[Source data]
>>>>
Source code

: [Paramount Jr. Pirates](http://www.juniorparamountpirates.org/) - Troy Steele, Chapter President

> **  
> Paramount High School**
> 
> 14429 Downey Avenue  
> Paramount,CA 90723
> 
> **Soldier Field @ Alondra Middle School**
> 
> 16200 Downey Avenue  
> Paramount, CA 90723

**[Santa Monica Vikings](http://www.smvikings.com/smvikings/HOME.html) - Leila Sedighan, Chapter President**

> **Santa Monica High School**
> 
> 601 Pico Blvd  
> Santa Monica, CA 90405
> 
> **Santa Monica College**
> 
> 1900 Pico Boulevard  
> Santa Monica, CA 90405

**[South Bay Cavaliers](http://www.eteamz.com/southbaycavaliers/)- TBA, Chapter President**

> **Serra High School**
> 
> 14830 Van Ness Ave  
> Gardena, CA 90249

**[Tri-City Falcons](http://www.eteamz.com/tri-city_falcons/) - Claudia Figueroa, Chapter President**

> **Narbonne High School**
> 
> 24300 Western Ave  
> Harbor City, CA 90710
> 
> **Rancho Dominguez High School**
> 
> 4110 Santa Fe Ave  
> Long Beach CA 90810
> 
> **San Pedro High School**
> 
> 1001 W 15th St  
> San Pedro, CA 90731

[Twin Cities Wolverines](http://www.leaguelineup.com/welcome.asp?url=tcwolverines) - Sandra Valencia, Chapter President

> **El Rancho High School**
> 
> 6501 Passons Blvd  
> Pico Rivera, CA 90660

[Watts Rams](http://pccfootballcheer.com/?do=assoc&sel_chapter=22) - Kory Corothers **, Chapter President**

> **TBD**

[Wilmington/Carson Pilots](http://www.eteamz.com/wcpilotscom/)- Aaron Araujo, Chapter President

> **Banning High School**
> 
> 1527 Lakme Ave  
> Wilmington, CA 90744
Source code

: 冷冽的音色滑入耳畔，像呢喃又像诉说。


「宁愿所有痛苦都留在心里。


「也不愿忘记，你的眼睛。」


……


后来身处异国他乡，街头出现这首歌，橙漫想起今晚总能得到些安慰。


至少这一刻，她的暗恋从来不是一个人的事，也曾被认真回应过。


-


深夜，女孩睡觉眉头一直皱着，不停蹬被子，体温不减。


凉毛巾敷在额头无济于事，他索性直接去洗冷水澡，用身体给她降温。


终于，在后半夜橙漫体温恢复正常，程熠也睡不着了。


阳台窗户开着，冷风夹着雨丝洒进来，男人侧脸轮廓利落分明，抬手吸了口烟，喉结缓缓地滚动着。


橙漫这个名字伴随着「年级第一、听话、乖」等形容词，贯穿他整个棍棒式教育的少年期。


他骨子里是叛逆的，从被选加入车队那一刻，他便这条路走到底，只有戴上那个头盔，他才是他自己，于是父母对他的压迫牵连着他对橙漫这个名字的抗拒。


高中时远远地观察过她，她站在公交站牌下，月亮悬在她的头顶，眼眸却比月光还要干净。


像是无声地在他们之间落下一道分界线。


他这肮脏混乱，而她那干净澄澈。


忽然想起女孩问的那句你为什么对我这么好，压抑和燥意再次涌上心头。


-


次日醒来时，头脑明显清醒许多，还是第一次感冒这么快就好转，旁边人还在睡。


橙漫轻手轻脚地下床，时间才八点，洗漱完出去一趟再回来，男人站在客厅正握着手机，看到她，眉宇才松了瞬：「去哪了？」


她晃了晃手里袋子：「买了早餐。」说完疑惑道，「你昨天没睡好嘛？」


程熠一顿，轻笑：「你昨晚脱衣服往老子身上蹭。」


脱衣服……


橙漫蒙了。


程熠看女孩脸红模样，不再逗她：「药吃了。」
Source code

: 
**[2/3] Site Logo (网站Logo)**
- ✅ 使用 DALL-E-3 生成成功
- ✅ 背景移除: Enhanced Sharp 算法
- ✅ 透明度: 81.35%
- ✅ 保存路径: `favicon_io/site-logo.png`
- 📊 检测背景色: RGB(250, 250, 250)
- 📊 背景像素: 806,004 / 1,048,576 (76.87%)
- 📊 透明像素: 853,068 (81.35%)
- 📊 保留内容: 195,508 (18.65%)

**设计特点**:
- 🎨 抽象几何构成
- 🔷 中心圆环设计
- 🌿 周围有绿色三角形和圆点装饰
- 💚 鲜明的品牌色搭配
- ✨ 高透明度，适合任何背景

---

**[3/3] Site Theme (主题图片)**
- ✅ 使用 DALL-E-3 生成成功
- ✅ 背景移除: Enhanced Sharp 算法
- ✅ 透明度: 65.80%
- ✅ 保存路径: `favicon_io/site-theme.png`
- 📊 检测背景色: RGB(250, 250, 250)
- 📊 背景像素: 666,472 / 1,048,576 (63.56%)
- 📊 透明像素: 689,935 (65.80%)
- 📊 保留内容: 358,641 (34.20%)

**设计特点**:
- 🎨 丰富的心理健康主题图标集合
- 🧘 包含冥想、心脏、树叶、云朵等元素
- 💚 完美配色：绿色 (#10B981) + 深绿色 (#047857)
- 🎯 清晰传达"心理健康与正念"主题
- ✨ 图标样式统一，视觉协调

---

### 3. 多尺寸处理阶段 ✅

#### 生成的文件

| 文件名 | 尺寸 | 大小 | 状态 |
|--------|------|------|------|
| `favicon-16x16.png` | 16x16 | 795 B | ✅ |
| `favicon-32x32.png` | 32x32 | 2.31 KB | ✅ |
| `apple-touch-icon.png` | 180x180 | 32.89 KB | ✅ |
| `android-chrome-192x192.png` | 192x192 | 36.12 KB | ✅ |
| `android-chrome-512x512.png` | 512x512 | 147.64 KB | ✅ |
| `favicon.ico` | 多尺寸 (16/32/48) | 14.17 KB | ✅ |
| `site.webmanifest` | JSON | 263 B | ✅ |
<<<<
Task item:
Your job is to copy out every line from the records above that has the word "Pedro".

Task answer:
> **San Pedro High School**
> San Pedro, CA 90731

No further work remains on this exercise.